Schimmel van een rotstuinhek

1. Lossingsmiddel
Tijdens de verwarmingsfase van het rotatiegietproces zal chemische of fysische binding plaatsvinden op het grensvlak tussen het polyethyleenpoeder of de smelt en het binnenoppervlak van de mal als gevolg van oppervlakteoxidatie. Wanneer er lokale defecten zijn op het binnenoppervlak van de mal, zal de polyethyleensmelt in deze defecten vloeien en een lokale inbedding vormen. Dit maakt het moeilijk om het product na afkoeling uit de mal te halen. Om de bovenstaande situatie te vermijden, is het noodzakelijk om een laag hittebestendig materiaal op het binnenoppervlak van de mal aan te brengen om hechting te voorkomen. Dit type materiaal wordt een lossingsmiddel genoemd.

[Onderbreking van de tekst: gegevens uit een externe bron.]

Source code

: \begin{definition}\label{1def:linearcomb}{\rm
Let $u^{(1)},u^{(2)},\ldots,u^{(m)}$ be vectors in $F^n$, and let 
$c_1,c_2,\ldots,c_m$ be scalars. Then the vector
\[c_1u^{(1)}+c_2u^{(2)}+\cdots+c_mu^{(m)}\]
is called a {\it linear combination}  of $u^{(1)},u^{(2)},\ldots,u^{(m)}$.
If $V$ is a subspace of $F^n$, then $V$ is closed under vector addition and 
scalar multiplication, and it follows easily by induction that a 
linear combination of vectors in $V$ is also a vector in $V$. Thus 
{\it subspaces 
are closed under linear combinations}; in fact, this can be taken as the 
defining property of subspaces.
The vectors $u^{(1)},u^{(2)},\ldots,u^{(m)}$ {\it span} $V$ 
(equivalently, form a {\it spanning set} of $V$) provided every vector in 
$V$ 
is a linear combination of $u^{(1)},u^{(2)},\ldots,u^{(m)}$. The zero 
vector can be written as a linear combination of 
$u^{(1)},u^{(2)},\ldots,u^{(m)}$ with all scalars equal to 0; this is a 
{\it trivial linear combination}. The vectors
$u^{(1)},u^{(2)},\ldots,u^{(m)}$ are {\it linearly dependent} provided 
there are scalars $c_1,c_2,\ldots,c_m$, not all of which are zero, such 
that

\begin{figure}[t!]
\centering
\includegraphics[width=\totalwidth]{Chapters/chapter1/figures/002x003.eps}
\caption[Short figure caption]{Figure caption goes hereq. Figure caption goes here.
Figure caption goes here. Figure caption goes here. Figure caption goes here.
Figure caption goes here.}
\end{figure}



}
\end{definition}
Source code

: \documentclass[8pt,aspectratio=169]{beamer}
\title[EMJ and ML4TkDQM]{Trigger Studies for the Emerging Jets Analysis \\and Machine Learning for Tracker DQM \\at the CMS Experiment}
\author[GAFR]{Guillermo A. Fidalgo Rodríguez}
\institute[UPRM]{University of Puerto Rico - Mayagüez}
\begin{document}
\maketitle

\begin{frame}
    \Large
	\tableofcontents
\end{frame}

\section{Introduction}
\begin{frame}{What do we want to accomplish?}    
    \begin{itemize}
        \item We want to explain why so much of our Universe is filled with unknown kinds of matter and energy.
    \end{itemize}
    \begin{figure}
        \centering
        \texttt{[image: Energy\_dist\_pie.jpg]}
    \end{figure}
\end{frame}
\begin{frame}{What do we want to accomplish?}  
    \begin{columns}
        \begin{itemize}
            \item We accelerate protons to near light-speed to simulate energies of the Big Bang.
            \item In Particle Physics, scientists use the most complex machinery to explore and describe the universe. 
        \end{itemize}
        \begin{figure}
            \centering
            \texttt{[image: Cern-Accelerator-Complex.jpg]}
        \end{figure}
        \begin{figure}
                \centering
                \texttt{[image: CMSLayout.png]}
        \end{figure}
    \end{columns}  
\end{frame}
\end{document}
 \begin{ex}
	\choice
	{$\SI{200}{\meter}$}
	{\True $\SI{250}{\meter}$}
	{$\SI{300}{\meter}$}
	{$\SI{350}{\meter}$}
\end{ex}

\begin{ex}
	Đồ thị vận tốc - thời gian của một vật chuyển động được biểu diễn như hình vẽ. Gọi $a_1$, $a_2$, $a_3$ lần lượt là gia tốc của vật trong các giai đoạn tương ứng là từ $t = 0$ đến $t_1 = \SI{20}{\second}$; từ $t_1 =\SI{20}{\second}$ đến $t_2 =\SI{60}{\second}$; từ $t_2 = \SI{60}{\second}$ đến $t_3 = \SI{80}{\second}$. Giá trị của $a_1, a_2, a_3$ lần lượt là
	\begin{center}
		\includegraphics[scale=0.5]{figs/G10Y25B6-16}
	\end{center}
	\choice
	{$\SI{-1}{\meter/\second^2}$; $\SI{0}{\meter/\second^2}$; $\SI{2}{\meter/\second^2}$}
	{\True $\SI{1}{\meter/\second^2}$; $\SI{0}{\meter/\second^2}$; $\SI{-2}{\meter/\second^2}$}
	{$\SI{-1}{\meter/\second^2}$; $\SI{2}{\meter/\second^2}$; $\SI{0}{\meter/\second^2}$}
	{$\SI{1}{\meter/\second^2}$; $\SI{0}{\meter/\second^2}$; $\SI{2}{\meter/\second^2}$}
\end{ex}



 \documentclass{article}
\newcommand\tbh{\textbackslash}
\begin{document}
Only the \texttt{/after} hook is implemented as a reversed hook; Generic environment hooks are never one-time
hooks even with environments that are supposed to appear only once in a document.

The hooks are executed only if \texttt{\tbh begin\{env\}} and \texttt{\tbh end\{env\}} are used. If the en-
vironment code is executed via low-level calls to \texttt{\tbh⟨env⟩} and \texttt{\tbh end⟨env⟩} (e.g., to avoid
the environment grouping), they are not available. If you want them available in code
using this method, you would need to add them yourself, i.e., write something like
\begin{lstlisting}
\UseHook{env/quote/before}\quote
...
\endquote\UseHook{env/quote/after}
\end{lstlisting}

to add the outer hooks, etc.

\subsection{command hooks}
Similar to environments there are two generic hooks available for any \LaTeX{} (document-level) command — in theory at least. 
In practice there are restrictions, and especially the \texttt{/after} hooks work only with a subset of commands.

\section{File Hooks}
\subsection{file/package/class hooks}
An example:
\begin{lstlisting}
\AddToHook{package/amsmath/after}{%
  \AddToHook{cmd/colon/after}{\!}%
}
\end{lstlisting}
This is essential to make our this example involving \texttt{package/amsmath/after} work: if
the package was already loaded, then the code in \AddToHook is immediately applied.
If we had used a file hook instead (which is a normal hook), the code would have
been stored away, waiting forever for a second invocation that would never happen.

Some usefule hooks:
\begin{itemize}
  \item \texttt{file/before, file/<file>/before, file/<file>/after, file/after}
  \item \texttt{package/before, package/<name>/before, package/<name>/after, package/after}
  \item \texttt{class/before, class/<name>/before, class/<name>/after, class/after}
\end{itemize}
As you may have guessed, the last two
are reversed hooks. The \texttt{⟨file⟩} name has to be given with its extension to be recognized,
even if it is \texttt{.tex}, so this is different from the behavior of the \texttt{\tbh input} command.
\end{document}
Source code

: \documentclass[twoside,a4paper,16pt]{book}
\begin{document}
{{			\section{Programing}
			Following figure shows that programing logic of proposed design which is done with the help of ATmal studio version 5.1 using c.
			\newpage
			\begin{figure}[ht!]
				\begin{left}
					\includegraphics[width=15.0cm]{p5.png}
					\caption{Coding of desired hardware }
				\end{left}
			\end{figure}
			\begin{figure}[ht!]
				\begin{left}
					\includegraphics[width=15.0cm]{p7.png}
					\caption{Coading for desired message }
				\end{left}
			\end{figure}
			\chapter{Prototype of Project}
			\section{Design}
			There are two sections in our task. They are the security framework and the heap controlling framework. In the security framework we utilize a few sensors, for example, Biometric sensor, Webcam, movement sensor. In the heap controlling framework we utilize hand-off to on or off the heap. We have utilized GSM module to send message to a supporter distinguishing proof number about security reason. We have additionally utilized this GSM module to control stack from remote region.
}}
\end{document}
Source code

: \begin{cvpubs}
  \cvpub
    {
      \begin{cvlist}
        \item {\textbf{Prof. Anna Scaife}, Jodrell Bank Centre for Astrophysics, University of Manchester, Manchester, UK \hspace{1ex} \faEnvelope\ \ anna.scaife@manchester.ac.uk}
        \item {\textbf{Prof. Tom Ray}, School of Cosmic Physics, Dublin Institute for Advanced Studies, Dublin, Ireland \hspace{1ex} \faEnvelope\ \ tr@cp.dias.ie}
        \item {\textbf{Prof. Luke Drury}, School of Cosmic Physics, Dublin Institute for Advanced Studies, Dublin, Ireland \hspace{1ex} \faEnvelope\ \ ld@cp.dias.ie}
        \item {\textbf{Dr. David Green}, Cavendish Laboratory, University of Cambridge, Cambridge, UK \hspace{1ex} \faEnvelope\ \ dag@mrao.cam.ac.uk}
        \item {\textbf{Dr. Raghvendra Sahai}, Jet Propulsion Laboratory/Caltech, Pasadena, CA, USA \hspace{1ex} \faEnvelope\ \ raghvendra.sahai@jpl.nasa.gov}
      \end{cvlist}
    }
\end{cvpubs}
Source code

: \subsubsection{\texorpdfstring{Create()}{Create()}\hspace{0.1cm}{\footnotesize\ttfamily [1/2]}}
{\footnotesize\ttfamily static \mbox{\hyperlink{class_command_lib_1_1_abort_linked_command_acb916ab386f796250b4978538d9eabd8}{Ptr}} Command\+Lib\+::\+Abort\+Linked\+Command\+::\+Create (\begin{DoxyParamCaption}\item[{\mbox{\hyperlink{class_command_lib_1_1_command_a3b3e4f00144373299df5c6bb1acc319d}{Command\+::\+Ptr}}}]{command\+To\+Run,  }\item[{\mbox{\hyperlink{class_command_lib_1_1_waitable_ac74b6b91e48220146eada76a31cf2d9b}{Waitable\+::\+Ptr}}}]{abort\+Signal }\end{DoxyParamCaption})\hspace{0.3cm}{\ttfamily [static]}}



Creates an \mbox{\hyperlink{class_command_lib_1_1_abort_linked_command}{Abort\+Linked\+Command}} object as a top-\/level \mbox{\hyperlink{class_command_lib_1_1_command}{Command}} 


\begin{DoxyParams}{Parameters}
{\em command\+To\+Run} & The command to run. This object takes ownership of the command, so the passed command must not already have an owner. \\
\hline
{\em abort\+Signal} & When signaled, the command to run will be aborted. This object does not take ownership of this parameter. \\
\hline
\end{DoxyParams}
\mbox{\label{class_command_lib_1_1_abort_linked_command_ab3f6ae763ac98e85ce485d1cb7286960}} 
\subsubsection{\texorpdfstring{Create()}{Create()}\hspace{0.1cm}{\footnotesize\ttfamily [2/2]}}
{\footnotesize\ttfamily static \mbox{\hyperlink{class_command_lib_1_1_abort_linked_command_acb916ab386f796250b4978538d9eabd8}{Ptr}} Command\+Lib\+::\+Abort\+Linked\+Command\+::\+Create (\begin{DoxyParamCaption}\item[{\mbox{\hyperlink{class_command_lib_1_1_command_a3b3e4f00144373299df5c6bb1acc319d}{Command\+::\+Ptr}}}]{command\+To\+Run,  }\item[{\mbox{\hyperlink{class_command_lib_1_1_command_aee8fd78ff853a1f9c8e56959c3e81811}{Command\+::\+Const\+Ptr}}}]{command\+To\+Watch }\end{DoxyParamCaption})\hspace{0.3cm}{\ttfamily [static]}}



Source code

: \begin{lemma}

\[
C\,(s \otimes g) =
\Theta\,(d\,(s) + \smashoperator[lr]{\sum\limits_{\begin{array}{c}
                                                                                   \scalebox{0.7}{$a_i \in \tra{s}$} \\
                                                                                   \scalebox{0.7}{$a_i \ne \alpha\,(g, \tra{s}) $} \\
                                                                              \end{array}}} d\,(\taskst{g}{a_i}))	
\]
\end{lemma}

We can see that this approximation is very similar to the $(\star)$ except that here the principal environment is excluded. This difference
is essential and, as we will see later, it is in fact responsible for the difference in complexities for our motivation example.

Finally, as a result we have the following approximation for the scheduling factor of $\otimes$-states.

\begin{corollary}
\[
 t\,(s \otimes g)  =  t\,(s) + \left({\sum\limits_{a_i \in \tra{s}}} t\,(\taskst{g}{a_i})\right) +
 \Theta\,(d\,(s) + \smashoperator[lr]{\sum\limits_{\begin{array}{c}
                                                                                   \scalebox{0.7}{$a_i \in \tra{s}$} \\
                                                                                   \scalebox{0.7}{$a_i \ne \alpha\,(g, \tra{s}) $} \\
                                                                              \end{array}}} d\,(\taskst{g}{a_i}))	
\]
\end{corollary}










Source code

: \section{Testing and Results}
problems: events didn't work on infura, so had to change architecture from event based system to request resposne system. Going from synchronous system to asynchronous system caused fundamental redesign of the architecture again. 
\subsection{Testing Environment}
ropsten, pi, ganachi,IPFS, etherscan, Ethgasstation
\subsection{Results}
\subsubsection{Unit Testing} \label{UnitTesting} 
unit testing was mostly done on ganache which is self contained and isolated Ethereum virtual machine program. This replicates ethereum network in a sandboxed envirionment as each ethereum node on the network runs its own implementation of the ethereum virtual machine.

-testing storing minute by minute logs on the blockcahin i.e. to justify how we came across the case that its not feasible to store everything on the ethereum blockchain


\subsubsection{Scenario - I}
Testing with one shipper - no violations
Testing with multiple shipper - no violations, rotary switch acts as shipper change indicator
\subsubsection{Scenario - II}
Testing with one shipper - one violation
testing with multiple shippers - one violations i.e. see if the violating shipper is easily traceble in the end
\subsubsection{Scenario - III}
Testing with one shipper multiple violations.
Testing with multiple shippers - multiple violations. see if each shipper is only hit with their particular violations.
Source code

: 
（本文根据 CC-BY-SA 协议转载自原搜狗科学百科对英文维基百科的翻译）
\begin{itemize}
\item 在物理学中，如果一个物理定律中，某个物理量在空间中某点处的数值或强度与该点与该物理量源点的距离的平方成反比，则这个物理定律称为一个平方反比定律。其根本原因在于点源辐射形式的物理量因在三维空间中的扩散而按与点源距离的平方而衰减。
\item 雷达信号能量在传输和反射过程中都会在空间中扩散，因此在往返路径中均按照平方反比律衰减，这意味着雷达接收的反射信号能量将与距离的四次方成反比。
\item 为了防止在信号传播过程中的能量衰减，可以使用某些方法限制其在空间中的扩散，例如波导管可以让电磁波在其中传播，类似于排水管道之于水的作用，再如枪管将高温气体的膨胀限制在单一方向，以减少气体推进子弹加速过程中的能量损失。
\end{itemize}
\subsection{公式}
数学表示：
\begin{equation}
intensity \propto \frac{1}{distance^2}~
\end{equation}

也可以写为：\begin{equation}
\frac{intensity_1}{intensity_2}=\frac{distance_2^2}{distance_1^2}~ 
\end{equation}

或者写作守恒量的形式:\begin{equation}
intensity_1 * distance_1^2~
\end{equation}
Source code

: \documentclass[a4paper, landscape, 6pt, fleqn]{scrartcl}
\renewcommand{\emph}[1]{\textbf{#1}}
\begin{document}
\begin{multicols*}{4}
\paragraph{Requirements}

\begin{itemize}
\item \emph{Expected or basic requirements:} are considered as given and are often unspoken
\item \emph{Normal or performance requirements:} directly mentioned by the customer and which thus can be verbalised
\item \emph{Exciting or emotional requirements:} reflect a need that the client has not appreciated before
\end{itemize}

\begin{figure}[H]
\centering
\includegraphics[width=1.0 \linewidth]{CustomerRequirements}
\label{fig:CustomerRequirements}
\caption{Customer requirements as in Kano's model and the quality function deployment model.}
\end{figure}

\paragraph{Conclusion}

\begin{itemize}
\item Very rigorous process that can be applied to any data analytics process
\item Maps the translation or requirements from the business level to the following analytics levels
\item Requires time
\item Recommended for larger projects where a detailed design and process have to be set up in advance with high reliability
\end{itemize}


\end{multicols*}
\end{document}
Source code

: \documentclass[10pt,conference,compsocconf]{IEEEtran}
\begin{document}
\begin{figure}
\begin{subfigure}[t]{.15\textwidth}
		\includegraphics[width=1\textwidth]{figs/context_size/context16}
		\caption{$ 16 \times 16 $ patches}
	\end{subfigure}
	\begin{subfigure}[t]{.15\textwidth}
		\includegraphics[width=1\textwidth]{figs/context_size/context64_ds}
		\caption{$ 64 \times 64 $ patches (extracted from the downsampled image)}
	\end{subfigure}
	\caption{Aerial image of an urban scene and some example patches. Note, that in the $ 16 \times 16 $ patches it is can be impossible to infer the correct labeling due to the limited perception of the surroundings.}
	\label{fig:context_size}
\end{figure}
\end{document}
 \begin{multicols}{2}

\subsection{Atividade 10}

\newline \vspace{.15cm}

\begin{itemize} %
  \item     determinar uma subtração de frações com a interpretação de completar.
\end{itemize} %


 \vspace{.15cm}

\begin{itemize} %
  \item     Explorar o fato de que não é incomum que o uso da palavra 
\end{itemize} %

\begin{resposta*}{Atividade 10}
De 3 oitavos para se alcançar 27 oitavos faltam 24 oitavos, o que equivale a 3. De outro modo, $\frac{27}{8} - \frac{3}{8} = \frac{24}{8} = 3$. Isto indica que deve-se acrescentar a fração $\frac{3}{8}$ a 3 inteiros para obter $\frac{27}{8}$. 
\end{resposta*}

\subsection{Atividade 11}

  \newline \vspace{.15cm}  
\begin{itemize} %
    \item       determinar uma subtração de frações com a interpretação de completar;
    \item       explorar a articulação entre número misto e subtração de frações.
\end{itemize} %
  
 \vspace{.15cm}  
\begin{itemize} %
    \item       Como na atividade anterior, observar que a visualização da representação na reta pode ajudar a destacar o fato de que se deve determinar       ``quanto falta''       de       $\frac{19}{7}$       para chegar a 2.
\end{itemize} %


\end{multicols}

Er zijn veel soorten industriële lossingsmiddelen. Het rotatiegietproces van polyethyleen stelt hoge eisen aan lossingsmiddelen, voornamelijk hittebestendigheid. Oliën, wassen en siliconenoliën zijn veelgebruikte lossingsmiddelen, maar moeten voor elke voeding één keer worden aangebracht. Daarom worden ze wegwerplossingsmiddelen genoemd. Dit type lossingsmiddel heeft lage kosten en een goed ontvormeffect, maar het migreert gemakkelijk naar het oppervlak van het product en beïnvloedt de oppervlakte-eigenschappen ervan. Cross-linked siloxaan is een semi-permanent lossingsmiddel. Het vereist geen frequente toepassing, migreert niet, wordt niet beïnvloed door temperatuurveranderingen en heeft een goed ontvormeffect, maar de kosten zijn hoog.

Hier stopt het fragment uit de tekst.